**What to work on**
Would you please output all the records exactly as given? Pictures should not appear in the copy.

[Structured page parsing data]

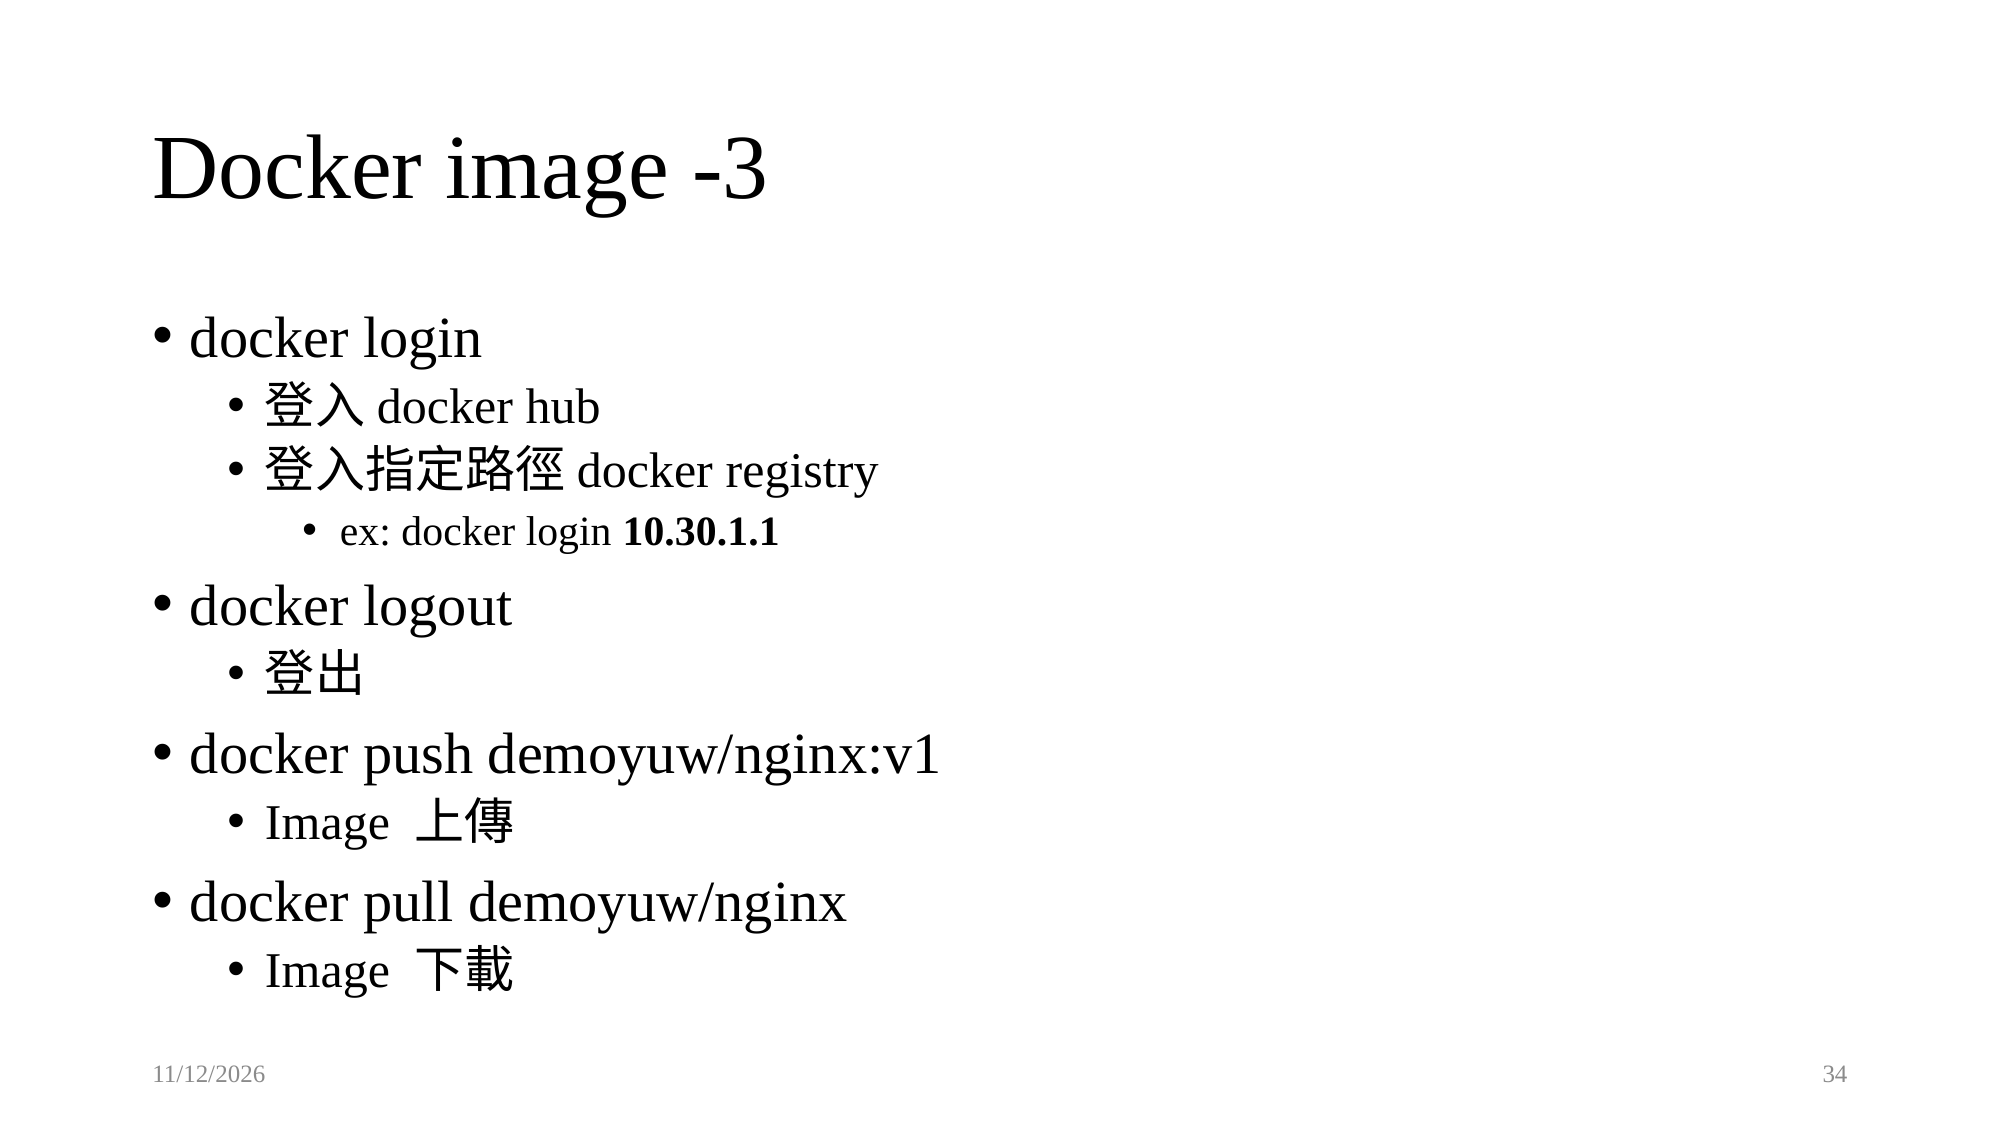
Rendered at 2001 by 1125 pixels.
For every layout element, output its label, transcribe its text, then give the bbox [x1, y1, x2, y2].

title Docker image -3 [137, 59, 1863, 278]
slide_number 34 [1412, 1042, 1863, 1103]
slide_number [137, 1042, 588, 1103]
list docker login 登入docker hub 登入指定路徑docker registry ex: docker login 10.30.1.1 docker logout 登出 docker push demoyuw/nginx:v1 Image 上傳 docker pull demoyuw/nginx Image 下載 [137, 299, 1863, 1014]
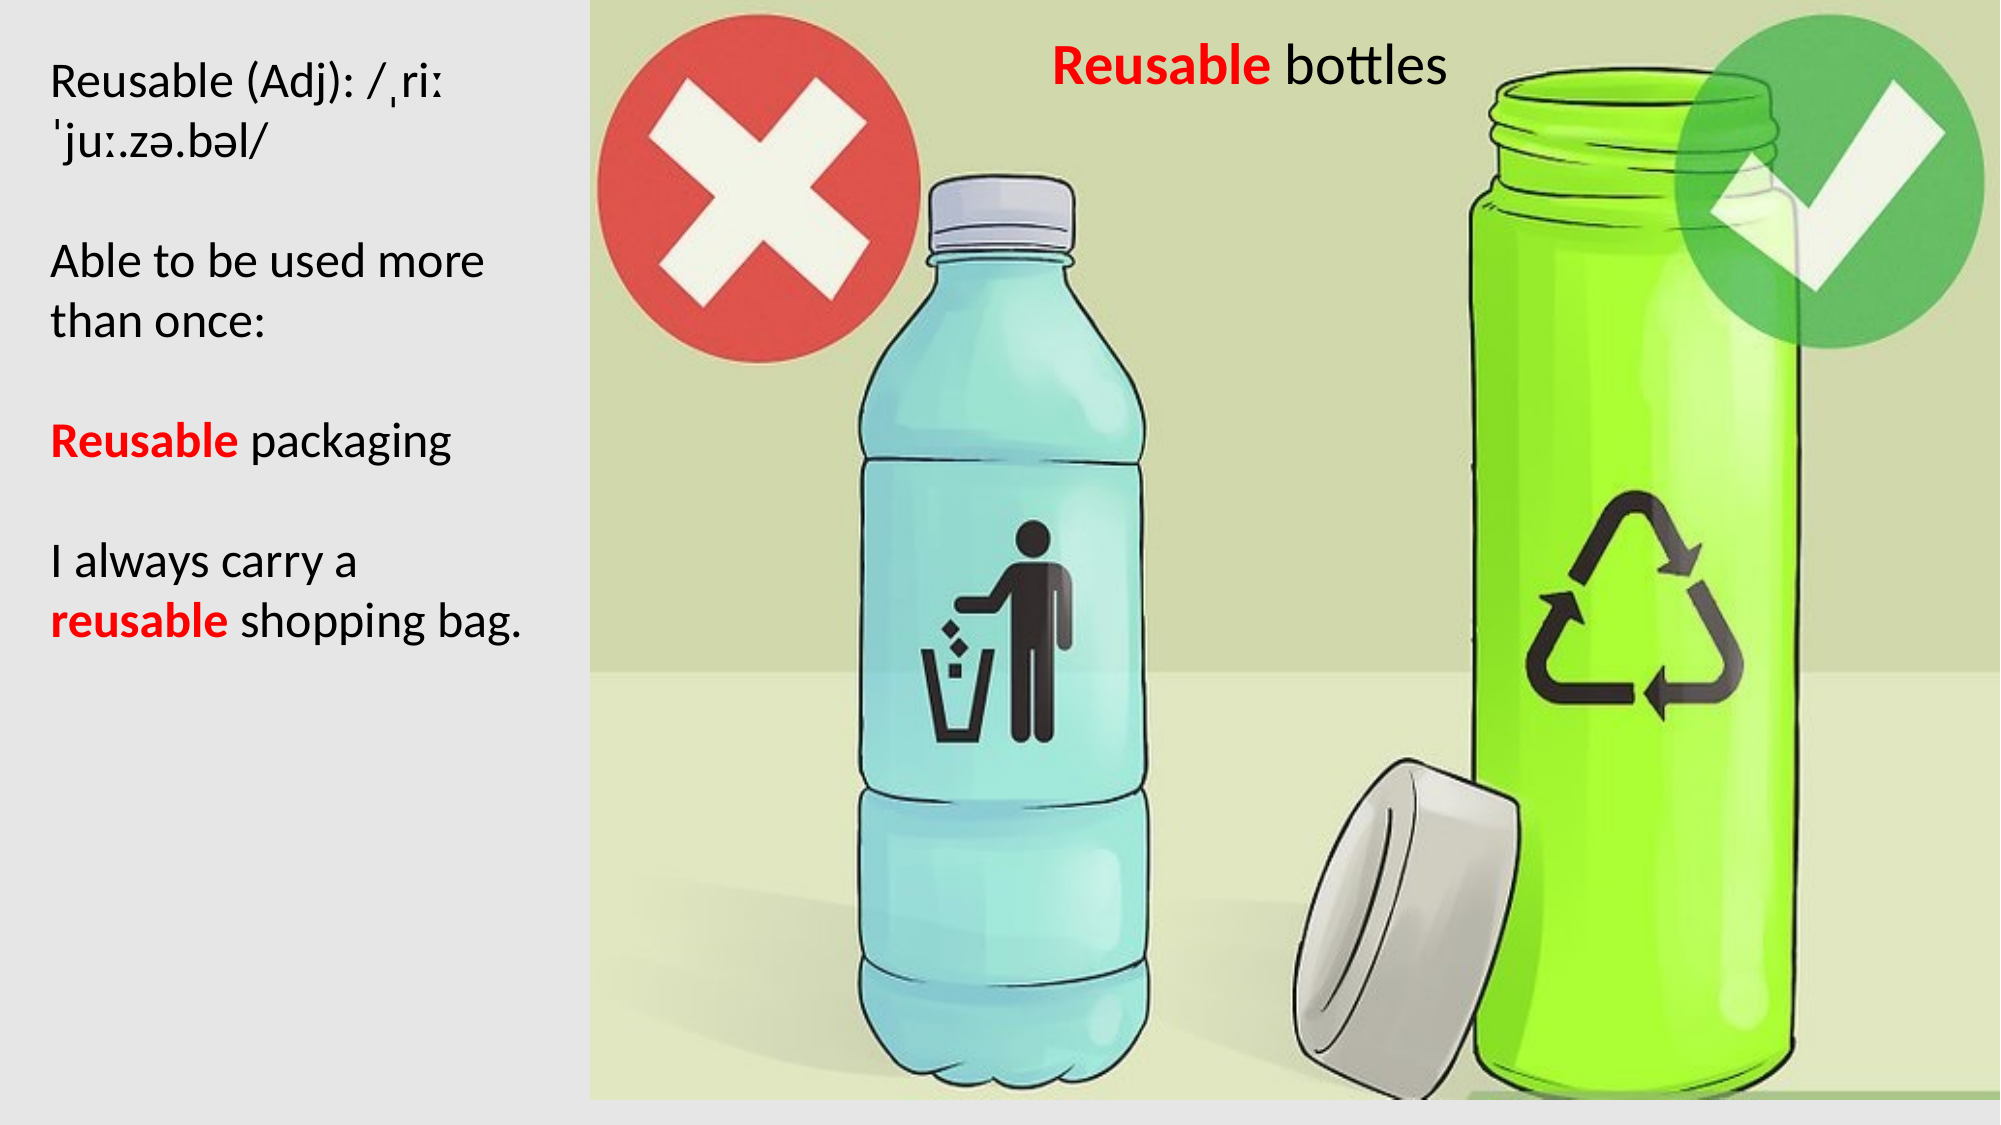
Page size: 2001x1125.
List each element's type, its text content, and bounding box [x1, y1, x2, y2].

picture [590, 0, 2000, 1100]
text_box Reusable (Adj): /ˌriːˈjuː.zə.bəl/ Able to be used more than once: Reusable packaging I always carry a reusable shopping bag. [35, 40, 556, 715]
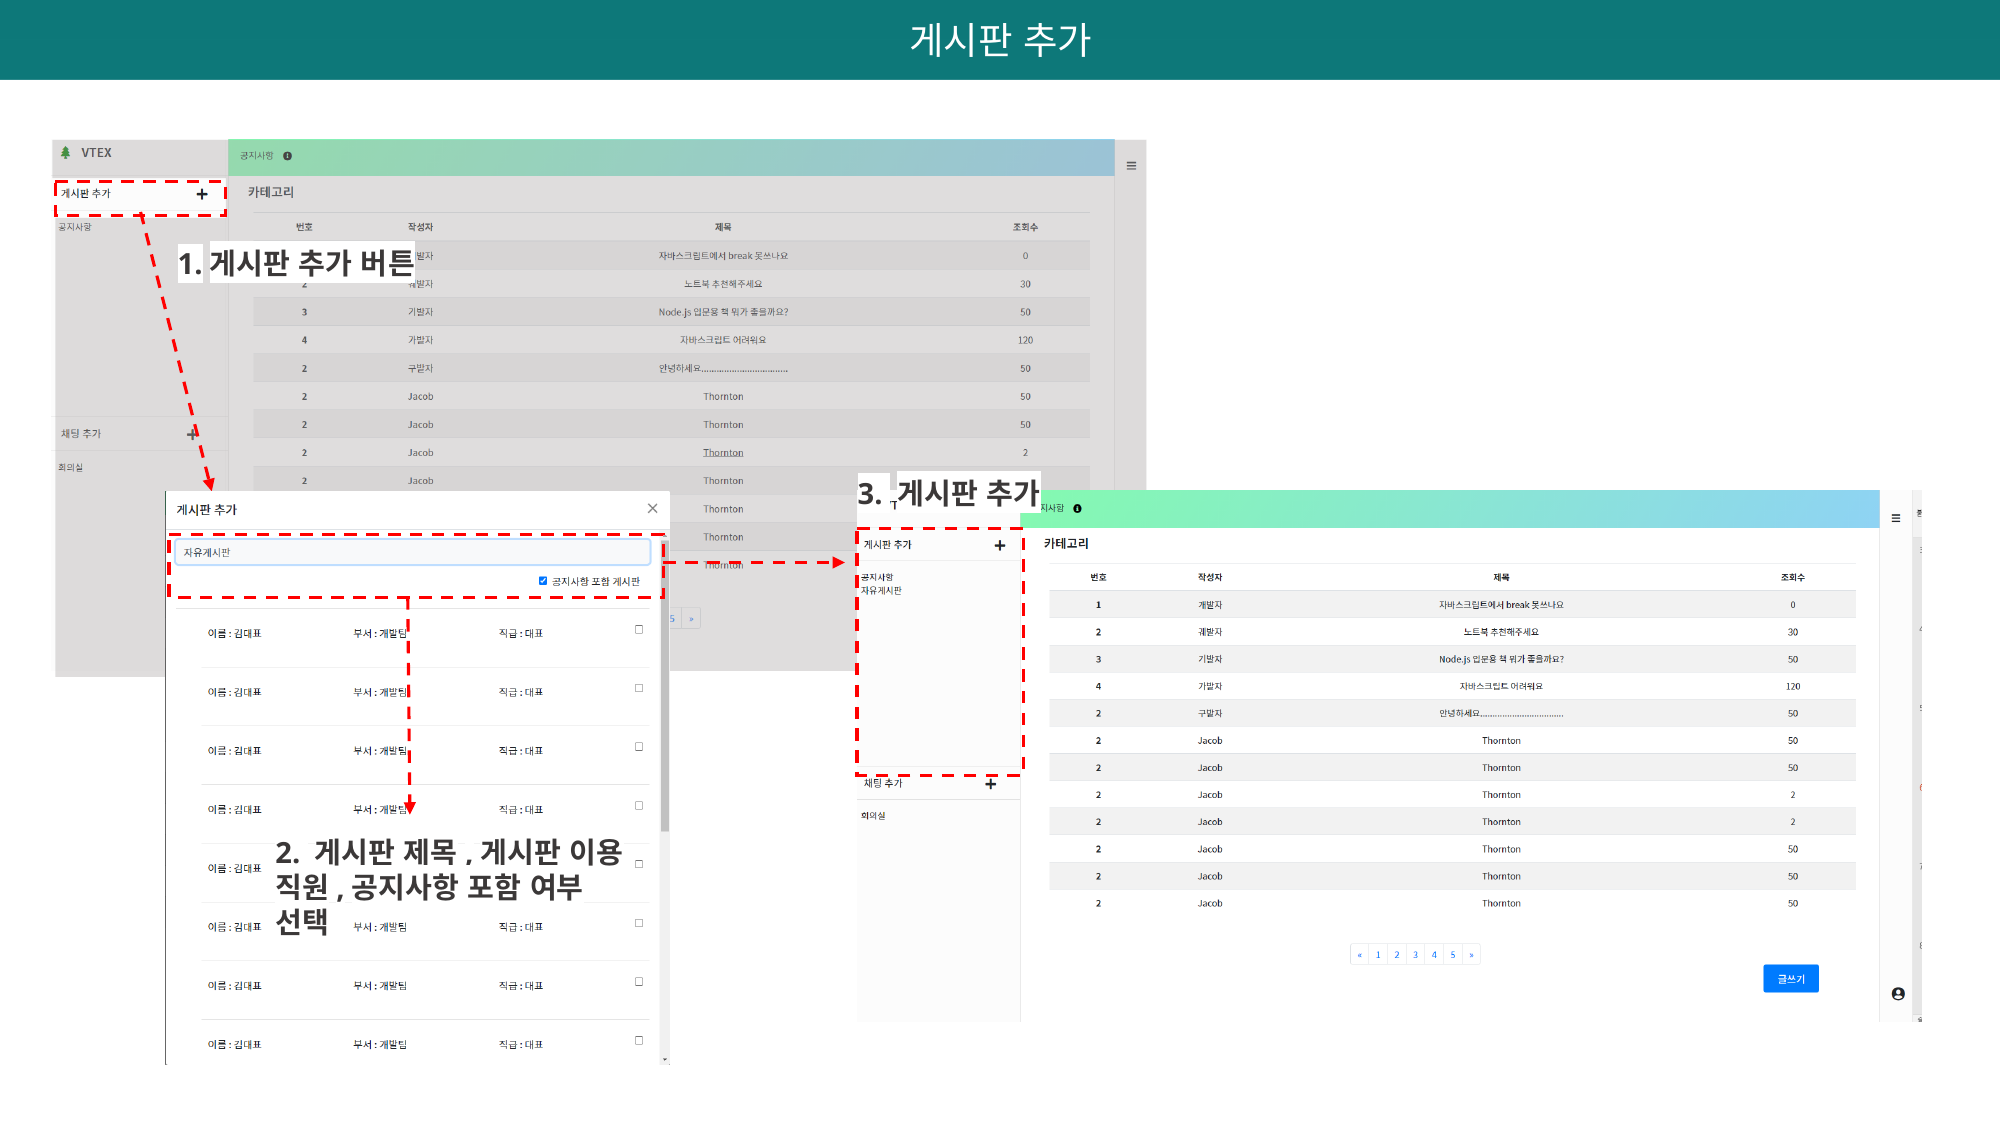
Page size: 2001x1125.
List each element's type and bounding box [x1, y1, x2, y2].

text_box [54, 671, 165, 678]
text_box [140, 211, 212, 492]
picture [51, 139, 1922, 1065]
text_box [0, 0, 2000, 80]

**Expected output**
Rendered at 2001 by 1125 pixels.
For every layout element, output its label, transcribe its text, then give the bbox [x1, y1, x2, y2].

title Docker image -3 [137, 59, 1863, 278]
slide_number 34 [1412, 1042, 1863, 1103]
slide_number [137, 1042, 588, 1103]
list docker login 登入docker hub 登入指定路徑docker registry ex: docker login 10.30.1.1 docker logout 登出 docker push demoyuw/nginx:v1 Image 上傳 docker pull demoyuw/nginx Image 下載 [137, 299, 1863, 1014]
Page size: 2001x1125.
List each element's type, its text content, and bounding box [x1, y1, x2, y2].

picture [590, 0, 2000, 1100]
text_box Reusable (Adj): /ˌriːˈjuː.zə.bəl/ Able to be used more than once: Reusable packaging I always carry a reusable shopping bag. [35, 40, 556, 715]
Page size: 2001x1125.
List each element's type and bounding box [x1, y1, x2, y2].

text_box [54, 671, 165, 678]
text_box [140, 211, 212, 492]
picture [51, 139, 1922, 1065]
text_box [0, 0, 2000, 80]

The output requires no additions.